Least Competent Criminals
*Sean Barry, age 23, was arrested in Chandler, Arizona, in May after summoning police for help when he couldn't unlock the handcuffs he had playfully put on his wrists. When officers arrived they ran a routine check on Barry and discovered he had an outstanding warrant for failure to appear in court on a traffic charge. They decided to leave the cuffs on him until they got him to the station.

*John Michael Haydt, age 34, was arrested in Mountain View, California, in April and charged with burglary after he called 911 to rescue him from the Danish Concepts furniture store at 2:00 a.m. According to police, Haydt had broken in through a window but had cut himself so badly that he didn't think he could climb back out.

*Easy Collars: Philip Racicot was arrested in Norwich, Con necticut, in April for carrying an unlicensed gun; he had called attention to himself when, while trying to hide the gun in his car, he shot himself in the buttocks. And in May a seventeen-year-old boy identified as Lukasz S. was captured by police in Bydgoszcz, Poland, after an assault; Lukasz slowed down considerably after he shot himself in the foot during the chase. And an unidentified seventeen-year-old boy fleeing police in San Francisco, California, in February after vandalizing a construction site, accidentally shot himself to death with a sawed-off shotgun he was trying to hide in his car.
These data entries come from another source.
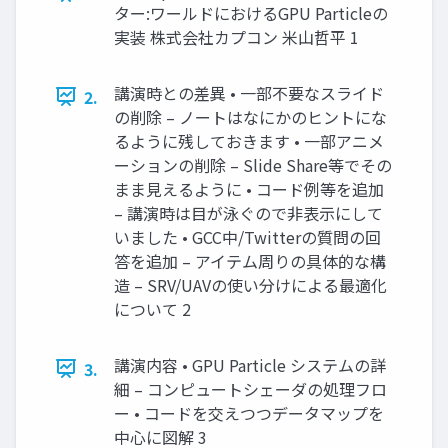
ター:ワールドにおけるGPU Particleの
実装 株式会社カプコン 米山哲平 1
講演時との差異 • 一部不要なスライド
2.
の削除 – ノートはなにかのヒントにな
るように残しておきます • 一部アニメ
ーションの削除 – Slide Share等でその
まま見えるように • コード例等を追加
– 講演時は目が泳ぐので非表示にして
いました • GCC中/Twitterの質問の回
答を追加 – アイテム周りの具体的な構
造 – SRV/UAVの使い分けによる最適化
について 2
講演内容 • GPU Particle システムの詳
3.
細 – コンピュートシェーダの処理フロ
ー • コードを交えつつデータマップを
中心に図解 3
*Gary Patton and two seventeen-year-olds were arrested in Grand Junction, Colorado, in January and charged with robbing a Norwest Bank branch. They were exposed when one of the teenagers sent a pair of pants to the laundry without checking the pockets, one of which, according to police, contained the trio's hold-up note: "Put the money in the bag and don't say a word or I will kill you."